Task brief.
Can you quote the House floor remarks below in full, word for word?

Mr. Speaker, I yield 5 minutes to the gentlewoman from North Carolina (Ms. Foxx).
Ms. FOXX. I thank my colleague from South Carolina for yielding me this time.
Mr. Speaker, I want to say from the very beginning that Mr. McGovern and I don't often agree on issues, but we do agree that this is a very serious issue that we are dealing with today. And yesterday in the Rules Committee, all of us dealt with this in a very serious way.
Mr. Speaker, we live in the greatest country in the world. A major part of what makes us so great is that we are a Nation of laws and not of men, and our rule of law is based on God's laws and our Constitution. Indeed, each one of us in Congress takes an oath to uphold the Constitution when we take our office. The President and Vice President, as well as members of the Cabinet, do the same thing.

Data section.
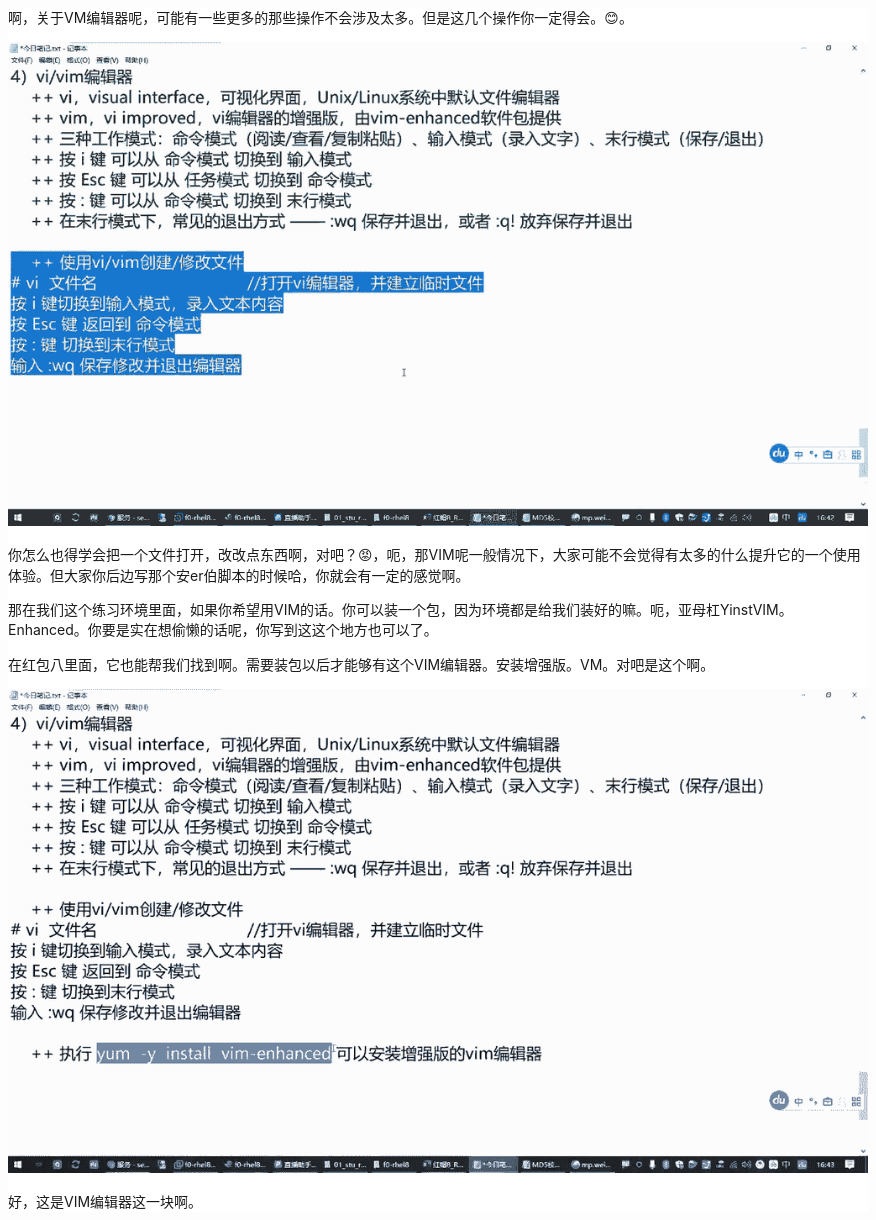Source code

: 啊，关于VM编辑器呢，可能有一些更多的那些操作不会涉及太多。但是这几个操作你一定得会。😊。

![](img/50ee1b979b569c129693524774b03439_63.png)

你怎么也得学会把一个文件打开，改改点东西啊，对吧？😡，呃，那VIM呢一般情况下，大家可能不会觉得有太多的什么提升它的一个使用体验。但大家你后边写那个安er伯脚本的时候哈，你就会有一定的感觉啊。

那在我们这个练习环境里面，如果你希望用VIM的话。你可以装一个包，因为环境都是给我们装好的嘛。呃，亚母杠YinstVIM。Enhanced。你要是实在想偷懒的话呢，你写到这这个地方也可以了。

在红包八里面，它也能帮我们找到啊。需要装包以后才能够有这个VIM编辑器。安装增强版。VM。对吧是这个啊。



![](img/50ee1b979b569c129693524774b03439_65.png)

好，这是VIM编辑器这一块啊。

Response area.
Mr. Speaker, I yield 5 minutes to the gentlewoman from North Carolina (Ms. Foxx).
Ms. FOXX. I thank my colleague from South Carolina for yielding me this time.
Mr. Speaker, I want to say from the very beginning that Mr. McGovern and I don't often agree on issues, but we do agree that this is a very serious issue that we are dealing with today. And yesterday in the Rules Committee, all of us dealt with this in a very serious way.
Mr. Speaker, we live in the greatest country in the world. A major part of what makes us so great is that we are a Nation of laws and not of men, and our rule of law is based on God's laws and our Constitution. Indeed, each one of us in Congress takes an oath to uphold the Constitution when we take our office. The President and Vice President, as well as members of the Cabinet, do the same thing.